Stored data
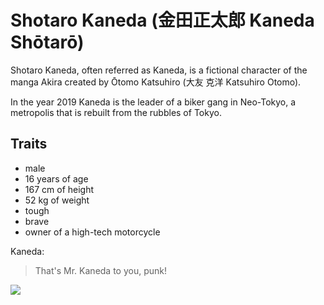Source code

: # Shotaro Kaneda (金田正太郎 Kaneda Shōtarō)
Shotaro Kaneda, often referred as Kaneda, is a fictional character of the manga Akira created by Ōtomo Katsuhiro (大友 克洋 Katsuhiro Otomo).

In the year 2019 Kaneda is the leader of a biker gang in Neo-Tokyo, a metropolis that is rebuilt from the rubbles of Tokyo.

## Traits
* male
* 16 years of age
* 167 cm of height
* 52 kg of weight
* tough
* brave
* owner of a high-tech motorcycle

Kaneda:
> That's Mr. Kaneda to you, punk!

<img src="https://vignette.wikia.nocookie.net/akira/images/e/e5/Shotaro_Kaneda_at_Volume_1._AKIRA_manga/revision/latest?cb=20200606124139&format=original">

▶ [Job item] Update the items above by replacing "biker gang" with "motorcycle gang" and leaving everything else unchanged. Leave the pictures out of your answer.

▶ [Written answer]
Source code

: # Shotaro Kaneda (金田正太郎 Kaneda Shōtarō)
Shotaro Kaneda, often referred as Kaneda, is a fictional character of the manga Akira created by Ōtomo Katsuhiro (大友 克洋 Katsuhiro Otomo).

In the year 2019 Kaneda is the leader of a motorcycle gang in Neo-Tokyo, a metropolis that is rebuilt from the rubbles of Tokyo.

## Traits
* male
* 16 years of age
* 167 cm of height
* 52 kg of weight
* tough
* brave
* owner of a high-tech motorcycle

Kaneda:
> That's Mr. Kaneda to you, punk!

<img src="https://vignette.wikia.nocookie.net/akira/images/e/e5/Shotaro_Kaneda_at_Volume_1._AKIRA_manga/revision/latest?cb=20200606124139&format=original">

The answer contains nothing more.